** Opening SOURCE RECORDS block **
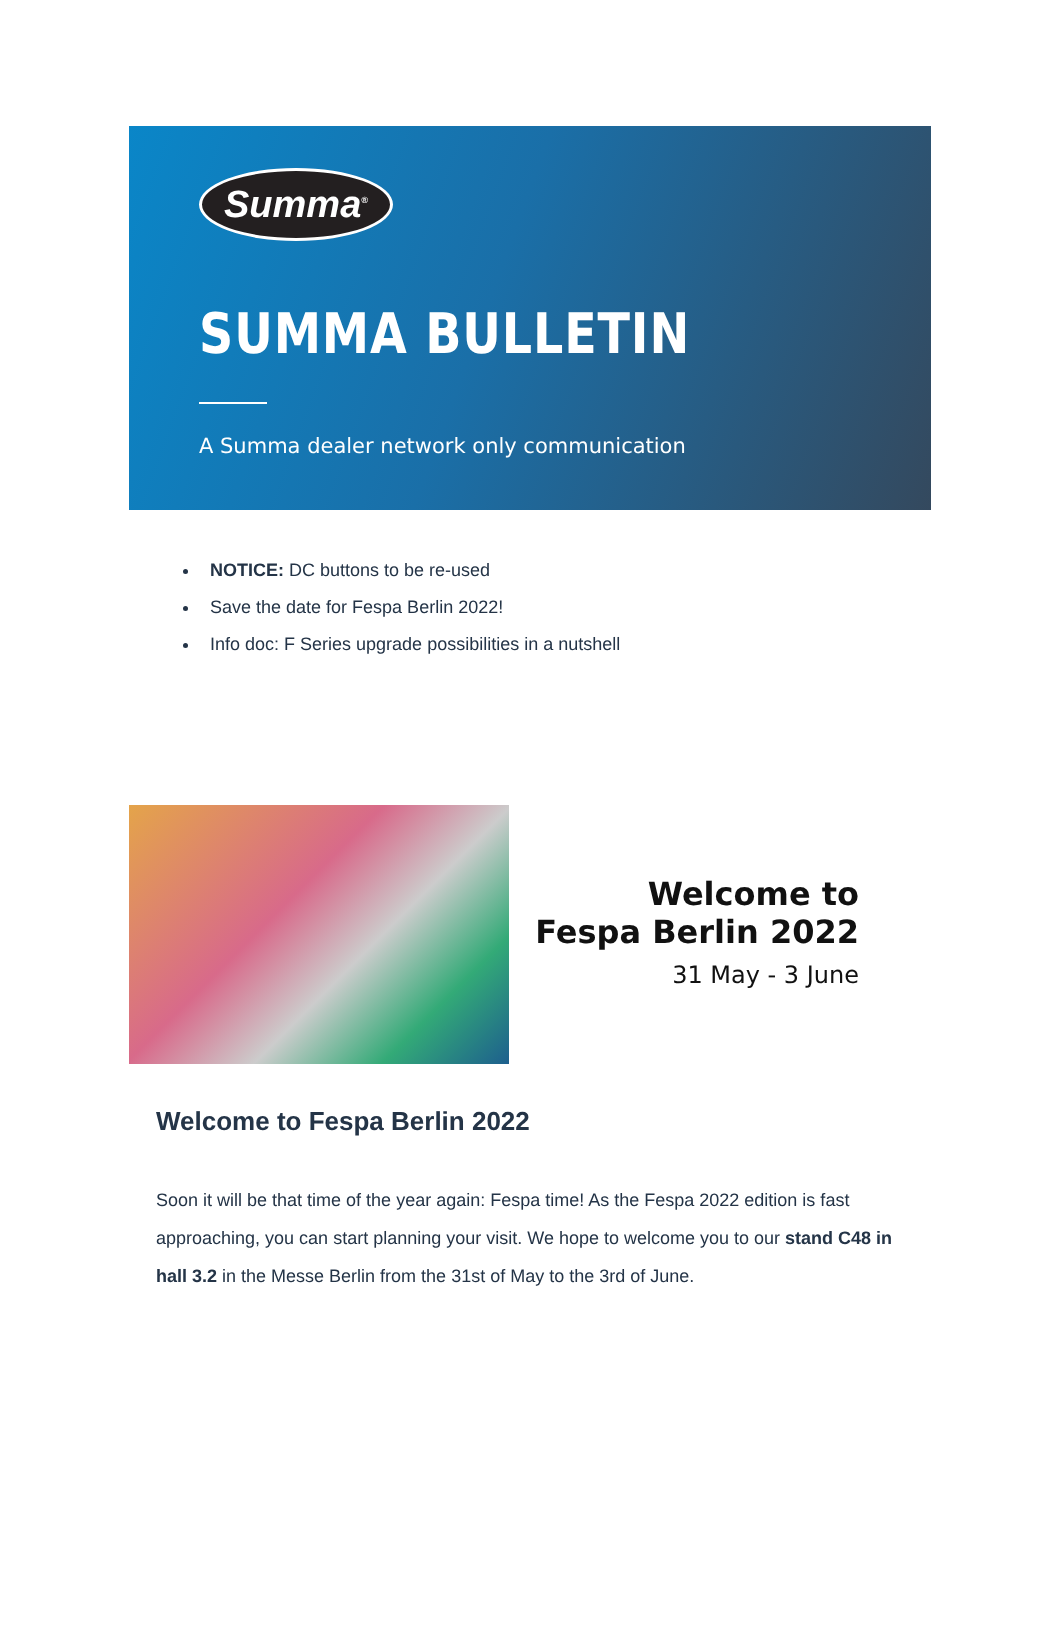Summa<sup>®</sup>
SUMMA BULLETIN
A Summa dealer network only communication
NOTICE: DC buttons to be re-used
Save the date for Fespa Berlin 2022!
Info doc: F Series upgrade possibilities in a nutshell
Welcome to
Fespa Berlin 2022
31 May - 3 June
Welcome to Fespa Berlin 2022
Soon it will be that time of the year again: Fespa time! As the Fespa 2022 edition is fast approaching, you can start planning your visit. We hope to welcome you to our stand C48 in hall 3.2 in the Messe Berlin from the 31st of May to the 3rd of June.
** Closing SOURCE RECORDS block **
Copy out the lines of the data where the string "Fespa" occurs.

### COMPLETED EXERCISE
Save the date for Fespa Berlin 2022!
Fespa Berlin 2022
Welcome to Fespa Berlin 2022
Soon it will be that time of the year again: Fespa time! As the Fespa 2022 edition is fast approaching, you can start planning your visit. We hope to welcome you to our stand C48 in hall 3.2 in the Messe Berlin from the 31st of May to the 3rd of June.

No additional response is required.